Mas allá del postparto, las fases de la rivalidad y los celos

A pesar de todos nuestros cuidados, la hostilidad del hijo mayor a veces no puede ser eliminada completamente. Es un elemento normal en la relación de hermanos y que a futuro le permitirá aprender a vivir los celos en sus vida adulta.

La rivalidad no se ve necesariamente desde el primer momento, puede haber picos de celos seguidos de etapas de equilibrio. Muchas veces hasta que el bebé no cumple el año los niños mayores no expresan su rivalidad directa. Por ejemplo, en el segundo año puede suceder que los hermanos se enfrenten finalmente como adversarios en competición directa por objetos o personas, en especial la madre.  Es en este momento que el bebé empieza a caminar y a interactuar como un niño, a quitarle, destruir y romperle cosas.

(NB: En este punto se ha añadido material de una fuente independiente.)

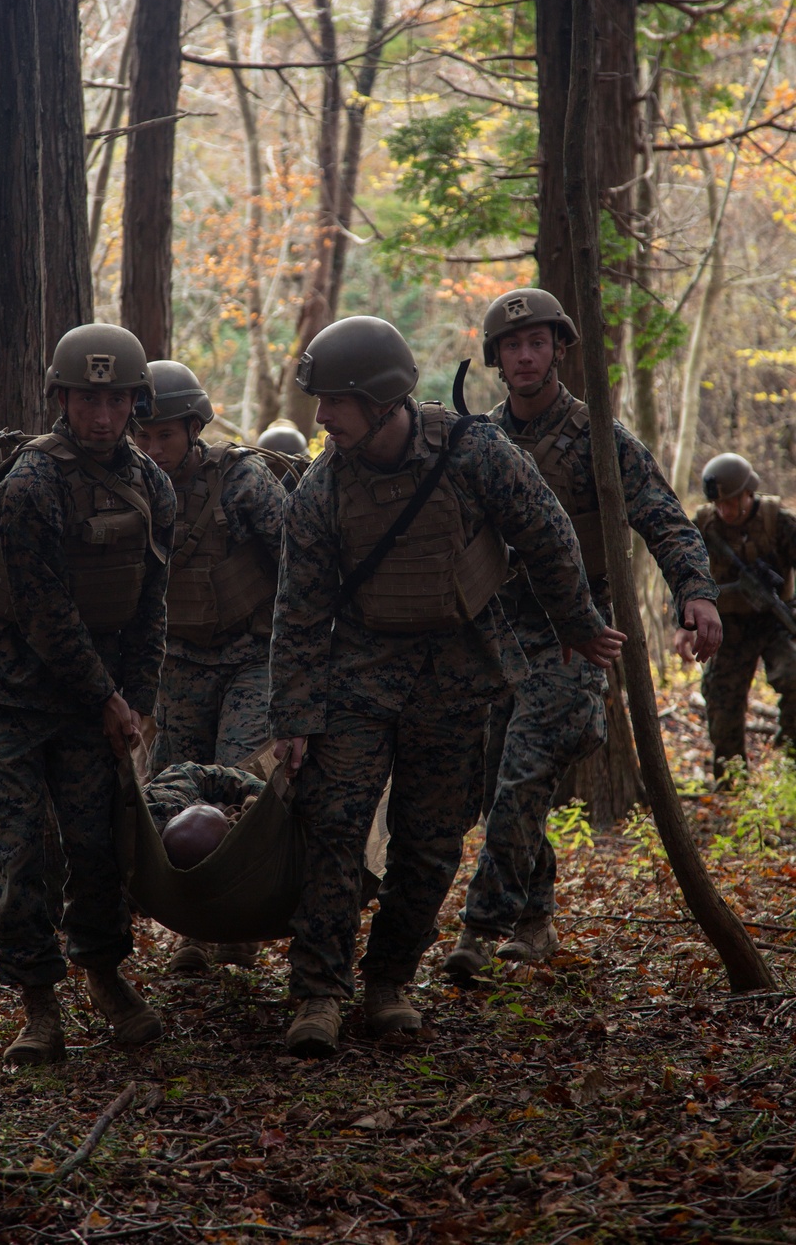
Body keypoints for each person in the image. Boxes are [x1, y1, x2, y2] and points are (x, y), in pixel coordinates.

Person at [268, 314, 624, 1058]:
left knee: (428, 844)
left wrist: (579, 623)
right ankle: (319, 993)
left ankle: (389, 982)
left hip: (460, 677)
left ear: (380, 398)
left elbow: (546, 531)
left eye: (334, 401)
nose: (322, 416)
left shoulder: (473, 453)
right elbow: (297, 614)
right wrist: (294, 719)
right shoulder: (320, 490)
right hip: (359, 677)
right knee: (334, 828)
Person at [446, 290, 721, 981]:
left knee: (522, 777)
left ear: (560, 348)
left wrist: (696, 594)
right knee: (497, 786)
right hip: (497, 638)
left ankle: (478, 932)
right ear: (497, 360)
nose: (526, 355)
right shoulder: (478, 441)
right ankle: (535, 919)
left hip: (575, 637)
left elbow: (666, 520)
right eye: (513, 347)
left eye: (538, 342)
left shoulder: (600, 437)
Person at [0, 324, 176, 1066]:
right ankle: (38, 1004)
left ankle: (107, 977)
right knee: (19, 857)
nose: (102, 414)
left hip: (93, 698)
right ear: (62, 399)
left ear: (136, 401)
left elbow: (151, 605)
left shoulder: (152, 485)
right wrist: (110, 700)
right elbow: (48, 615)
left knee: (97, 846)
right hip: (9, 698)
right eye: (88, 397)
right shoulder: (29, 484)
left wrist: (137, 700)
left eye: (115, 399)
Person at [133, 360, 285, 974]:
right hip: (180, 662)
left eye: (164, 435)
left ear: (194, 428)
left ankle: (238, 929)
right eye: (141, 437)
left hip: (251, 657)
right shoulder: (132, 485)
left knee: (235, 782)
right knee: (174, 791)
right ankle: (194, 927)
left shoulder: (243, 480)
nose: (151, 448)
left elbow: (299, 561)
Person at [690, 453, 796, 775]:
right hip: (727, 626)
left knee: (794, 675)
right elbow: (684, 572)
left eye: (731, 503)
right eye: (719, 504)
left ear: (748, 494)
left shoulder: (776, 520)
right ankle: (730, 780)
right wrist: (683, 622)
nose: (724, 511)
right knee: (722, 705)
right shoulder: (704, 526)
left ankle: (791, 754)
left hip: (775, 621)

Cuando los niños crecen hay que intentar mantener los espacios de atención exclusiva con cada uno. Es bonito hacer cosas en familia pero es necesario que cada niño se sienta único y especial en algunos momentos. Los padres se pueden turnar para darle a los hijos estos momento de atención especial y exclusiva. Muchas veces con sólo salir de la rutina y darles un abrazo o decirles como nos sentimos se aplacan los celos y la rivalidad.